Wanna know the secret to a good marriage? Sleep. Cant do anything wrong while sleeping. Unless you talk in your sleep, then youre dead.
WRITER: A drifter & a rich lady fall in love
WALT DISNEY: Can they be dogs?
WR: A woman steals a couple’s baby
WD: Can the baby be 101 dogs?
My teen said she wants to go to the mall with me so we can spend time together, and then the credit cards in my purse laughed and laughed.
Did you just call me a boombox? Eugh that’s such a stereotype
Tell your wife her butt looks big in those jeans.
Live a little.
Roses are brown,
Violets are brown,
Daisies are brown,I’m a terrible gardener.
If you didn’t need at least five napkins and your sleeve, that burger wasn’t greasy enough.

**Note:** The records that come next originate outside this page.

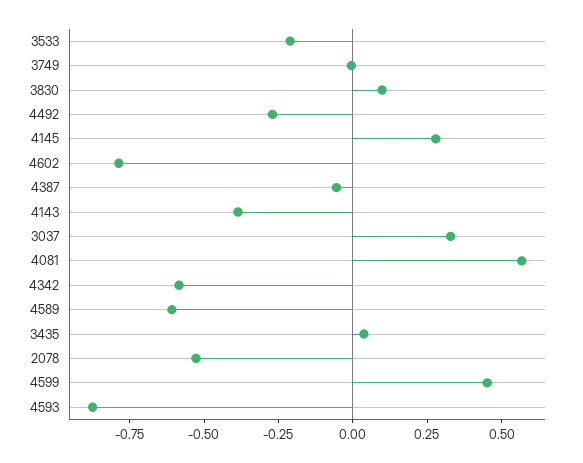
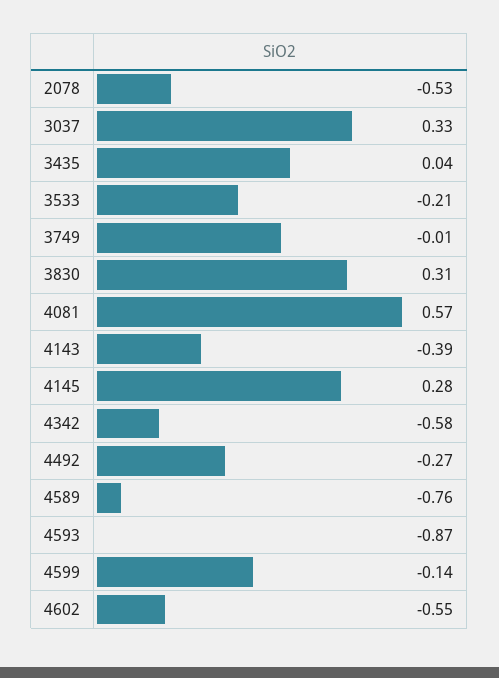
  {
    "3533": -0.21,
    "3749": -0.01,
-   "3830": 0.1,
+   "3830": 0.31,
    "4492": -0.27,
    "4145": 0.28,
-   "4602": -0.8,
+   "4602": -0.55,
-   "4387": -0.05,
    "4143": -0.39,
    "3037": 0.33,
    "4081": 0.57,
    "4342": -0.58,
-   "4589": -0.6,
+   "4589": -0.76,
    "3435": 0.04,
    "2078": -0.53,
-   "4599": 0.45,
+   "4599": -0.14,
    "4593": -0.87
  }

Before kids: My mind is a steel trap.
After kids: My mind is a steel colander.
me 10m after sprinkling lavender essential oil on my pillow: I am one with all beings
me 10m after getting in my car: learn how to use the left lane you piece of human shit
I was texting my husband about our 4 year old and autocorrect changed “she’s pissed” to “she’s possessed” and honestly, same difference.
When I was 12 I found a document on our family computer with my name on it where my mom wrote that I was “witty, which can be irritating” like damn lady name that document taxes2001 or something.
About 68% of Americans believe the government is conspiring to hide information about extraterrestrials.
That number would be higher, but alien pods already have transformed 32% of the U.S. population into replicas of their former selves.
The internet is full of many things
Taking my sunglasses out of 2’s hands while he naps in the car is the closest I will come to diffusing a bomb.